Information contained in this publication is intended for informational purposes only and does not constitute legal advice or opinion, nor is it a substitute for the professional judgment of an attorney.
In 2009, Attorney General Eric Holder and Former U.S. Department of Health and Human Services Secretary Kathleen Sebelius created an interagency task force, the Health Care Fraud Prevention and Enforcement Action Team (HEAT), to increase coordination and optimize criminal and civil enforcement. According to the U.S. Department of Justice, the task force yielded historic results resulting in the recovery of $12.1 billion from January 2009 through September 2013. Of that amount, the DOJ claims it recovered more than $2 billion each year for healthcare fraud, reaching $2.6 billion in 2013. In 2014, this trend has continued with two Florida hospitals settling FCA claims with the DOJ last spring for $85 million and $7 million and another two healthcare entities recently settling with the DOJ for $2.2 million and $35 million.
Notably, three out of four of the 2014 cases were initially brought by former employees as whistleblowers. The False Claims Act (FCA) allows private individuals to file suits for violations of the FCA on behalf of the government. The government can then intervene in the suit, thereby becoming a party. If successful, the whistleblower receives a portion of the settlement the government receives.
In U.S. and State of New York ex rel. Hinestroza v. Ralex Services, Inc., 1:10-CV-00822 (E.D. NY), a former nurse at a nursing and rehabilitation center claimed she was terminated in retaliation for complaining to management and reporting Medicaid fraud to New York State officials. Specifically, the whistleblower stated the nursing and rehabilitation facility’s administrator falsified Patient Review Instruments to New York’s Medicaid program, inflating the level of care needed by the residents, causing New York to reimburse the facility at an inflated rate for more than 62,000 claims. The defendants then allegedly falsified records to cover up the fraud. The nursing and rehabilitation facility’s owner agreed to pay $2.2 million to settle the FCA claims. For filing the lawsuit, the whistleblower will receive her costs and attorney’s fees as well as 19% ($250,000) of the New York State portion of the settlement and an undetermined amount of the federal portion of the settlement.
This summer also saw a record-breaking settlement for Arizona when a nonprofit healthcare system agreed to pay $35 million to settle FCA claims for the period beginning April 7, 2004 through December 31, 2011. The whistleblower that brought the suit, an agency that provides healthcare compliance consulting and fraud investigation, will receive $5.95 million of the settlement.

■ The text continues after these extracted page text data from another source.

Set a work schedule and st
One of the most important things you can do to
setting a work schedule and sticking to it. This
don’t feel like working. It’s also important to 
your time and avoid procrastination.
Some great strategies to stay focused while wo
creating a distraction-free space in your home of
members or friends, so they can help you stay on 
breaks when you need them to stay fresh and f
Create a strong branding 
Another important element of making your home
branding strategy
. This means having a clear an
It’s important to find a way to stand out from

The healthcare system, which operates two hospitals in Tuscon, Arizona, allegedly improperly billed Medicare, the Federal Employee Health Benefits Program and the Arizona Health Care Cost Containment System for inpatient rehabilitation facility services for patients who did not meet the coverage criteria for these services.
Interestingly, prior to learning of the government’s investigation, in 2010 the healthcare system had conducted an internal audit that revealed unsupported billings for which the healthcare system repaid the government $24 million and implemented new procedures to prevent this from happening again. Wary of whether the healthcare disclosure was complete, the government did continue its investigation. However, the government considered the disclosure when settling the matter.
As the DOJ continues to pursue FCA claims, healthcare employers can reduce their exposure by conducting internal audits to ensure there is proper documentation to support services billed to Medicare and Medicaid programs.